Text block.
== Segment start ==
Currently, I am a full-time copywriter and a freelance fashion writer, and I have been wanting to transition into fashion copywriting. Right now, my full-time job tends to be all over the place, and I have been looking to combine my copywriting skills with my knowledge of fashion.

Does anyone here currently work as a fashion copywriter? Do you have any tips about getting into the field.
 
In order to stand out from the crowd and from the in-house scribes, your fashion and luxury-related copywriting and branding skills need to be well-developed. In a sense, it's not unlike the skills required to produce high end Front-of-Book pieces and extended captions, skills traditionally reflected in the higher rates paid to freelances by magazines back in the days before publishers thought they were onto a cool money-saving gig by employing bloggers to provide content for nothing or next to nothing.

As I am sure you know by now, writing is a craft, and crafts require not just the learning thereof but constant practice and refinement.
== Segment end ==
Carry on the forum thread about moving into fashion copywriting, starting right after its last sentence.

Material supplied.
== Segment start ==
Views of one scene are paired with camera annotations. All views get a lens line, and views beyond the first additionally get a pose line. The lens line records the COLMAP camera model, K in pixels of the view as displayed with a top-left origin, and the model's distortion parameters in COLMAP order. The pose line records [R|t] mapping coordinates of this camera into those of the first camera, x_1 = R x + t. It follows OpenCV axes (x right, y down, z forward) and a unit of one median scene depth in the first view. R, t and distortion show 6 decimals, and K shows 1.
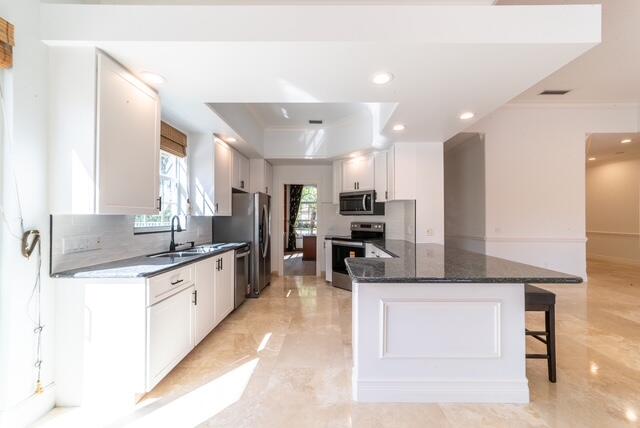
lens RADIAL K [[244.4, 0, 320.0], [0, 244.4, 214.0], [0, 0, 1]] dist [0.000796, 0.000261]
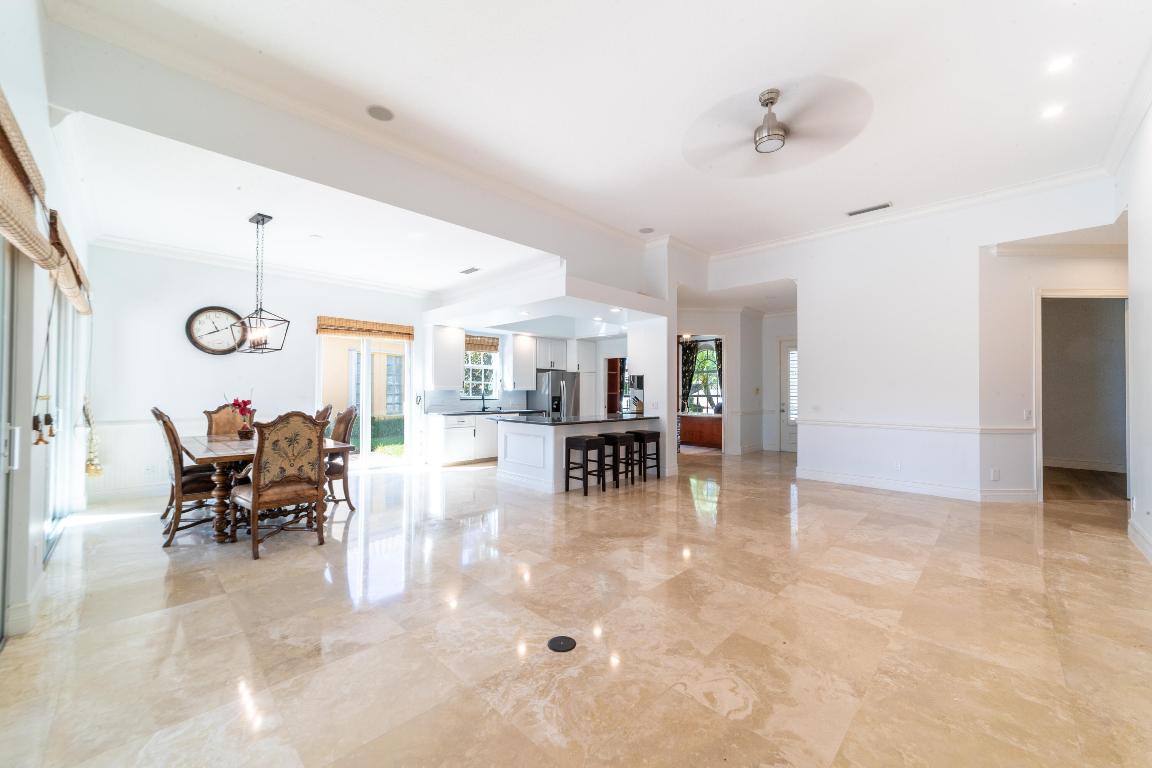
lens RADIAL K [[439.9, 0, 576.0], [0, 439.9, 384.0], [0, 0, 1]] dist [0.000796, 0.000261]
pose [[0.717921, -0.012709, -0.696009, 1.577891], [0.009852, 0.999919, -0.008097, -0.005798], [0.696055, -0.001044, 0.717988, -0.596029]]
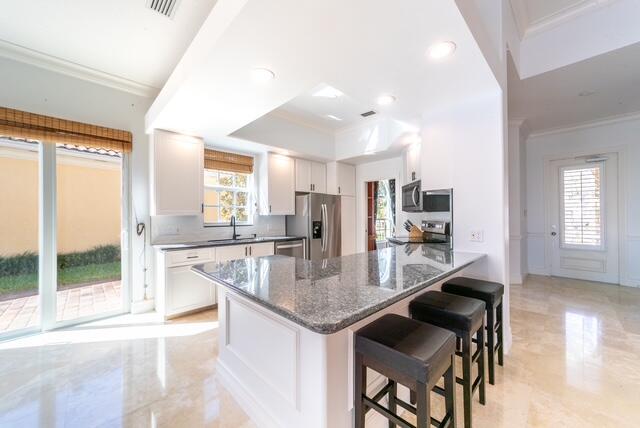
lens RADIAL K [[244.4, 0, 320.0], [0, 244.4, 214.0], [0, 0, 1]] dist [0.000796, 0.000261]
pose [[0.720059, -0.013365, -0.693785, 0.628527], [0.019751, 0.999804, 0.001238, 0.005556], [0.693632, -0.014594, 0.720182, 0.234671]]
== Segment end ==
== Segment start ==
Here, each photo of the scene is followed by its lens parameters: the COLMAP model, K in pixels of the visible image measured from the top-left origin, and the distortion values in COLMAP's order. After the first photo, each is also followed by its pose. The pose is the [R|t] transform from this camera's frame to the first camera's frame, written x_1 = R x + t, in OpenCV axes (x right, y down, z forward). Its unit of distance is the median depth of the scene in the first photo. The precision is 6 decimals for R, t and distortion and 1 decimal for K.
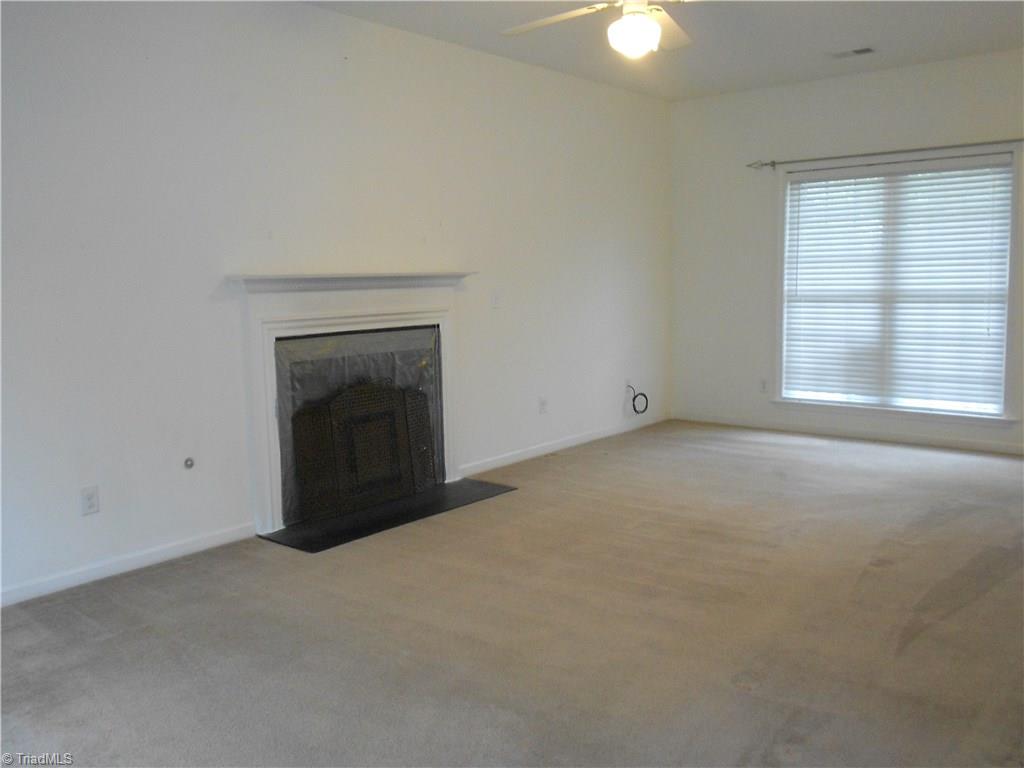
== Segment end ==
Task result.
As far as selling yourself to fashion houses or even retailers as a freelance copywriter goes, you could try the direct approach in sending Dircoms the bilge produced by their in-house people or by their ad agencies along with a couple of samples of the way in which you would improve on it. I got quite a few clients this way. Some of them actually continued using their in-house or agency people and paying me quite well to improve on it. When I worked with the late Giovanni Russo, founder of the No11 agency in New York, he and I sometimes had to dream up slogans and logos to cover up advertising photography of doubtful relevance and, sometimes, doubtful quality. Other clients came to me because they had seen my byline here and there, or my name on the right dort of masthead. However, these clients can be difficult because they want you for your name or your associations rather than your skills. Remember that most of them wouldn't know the difference between good and bad writing, which is why their promotional material is sub par to begin with. Which introduces a further dimension in that you have to be quite diplomatic when showing them how you can improve on things because they can take it quite personally when you tell them that their firm's PR and advertising presence is wishy-washy.

What I am saying is that while it can be very difficult to get into a position where you are the go-to person to begin with - like Glenn O'Brien, for instance - because of the tangled business and social politics enclosing Planet Fashion like poison ivy around a tumbledown folly, there are plenty of opportunities for writers with the editorial abilities required to improve upon already existing material. And you can make decent money too.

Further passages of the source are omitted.